Executive functions are the mental processes that enable us to plan ahead, evaluate the past, start and finish a task and manage our time. They can affect what we do in the present and also how we plan and organize for the future. These skills affect our ability to access and juggle many thinking skills at the same time. Executive Functioning skills can also impact how we interact with others. They help us to control our emotions, identify and find solutions for a problem, monitor and stop our actions, evaluate our thoughts and give ourselves direction through self-talk. Executive functions have been described by Dr. Thomas E. Brown, renowned author and researcher, as the conductor or manager of the brain organizing and timing brain functions to work together.
During school, problems with executive functioning (EF) impacts students in almost all their subjects and daily tasks. However, problems with EF often end up being a hidden impairment to learning that is not readily diagnosed. When a student has a specific learning disability, they will often function well in some areas, highlighting the discrepancy in the areas where they are struggling. This variation in competency becomes evident to parents and teachers and normally triggers some type of assessment and diagnosis. However, when there is a problem with executive functioning, the student often presents with similar problems across all subjects. These may present as difficulties with: starting work, staying focused on work, completing work, and remembering to do the work. When children present with these problems they are often incorrectly labeled as: lazy, unmotivated, undisciplined, not very bright or simply not trying hard enough.
Active working memory, a part of EF, is used when we need to open and manipulate several files from our memory at the same time, similar to a computer operator opening and manipulating several files from saved documents, flipping from one file to another, accessing and using information from all of them. Working memory also helps us to stay attentive and resist distractions, and assists us in making decisions throughout the day. Working memory is a vital executive function that is required for: writing, reading comprehension, complex math problems, problem solving, following directions, monitoring progress and evaluating strengths and needs.

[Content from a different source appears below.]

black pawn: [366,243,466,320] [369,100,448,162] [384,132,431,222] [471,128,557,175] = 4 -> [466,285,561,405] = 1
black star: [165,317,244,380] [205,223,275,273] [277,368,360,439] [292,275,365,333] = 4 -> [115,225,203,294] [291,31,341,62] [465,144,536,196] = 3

Dr. Ross Greene, renowned author and researcher frequently refers to parents of children with ADHD as the “surrogate frontal lobe” for their children. Many parents take over tasks of organization, planning, remembering, and generally being the executive manager of their child’s life, without even realizing it.
As we grow older, executive functioning skills become more crucial. Adults take on many roles at one time needing to juggle: work, parenting, relationships, paying bills, shopping, house work, paperwork, money management etc. and most adults do not have the luxury of having a manager to assist them with these tasks. Spouses of undiagnosed adults frequently complain of having an extra child to look after rather than another adult to help out, adding a great deal of stress to family life.
The good news is that once diagnosed, many of the core symptoms of ADHD, if not alleviated, can be diminished to a level where people with ADHD can lead happy, productive lives in careers they find stimulating and rewarding. However, it is very important to note that “pills do not teach skills”, especially in the case of executive functioning impairment, so psychosocial treatments, and the teaching and implementation of organizational and time management strategies, as well as classroom and workplace accommodations is essential.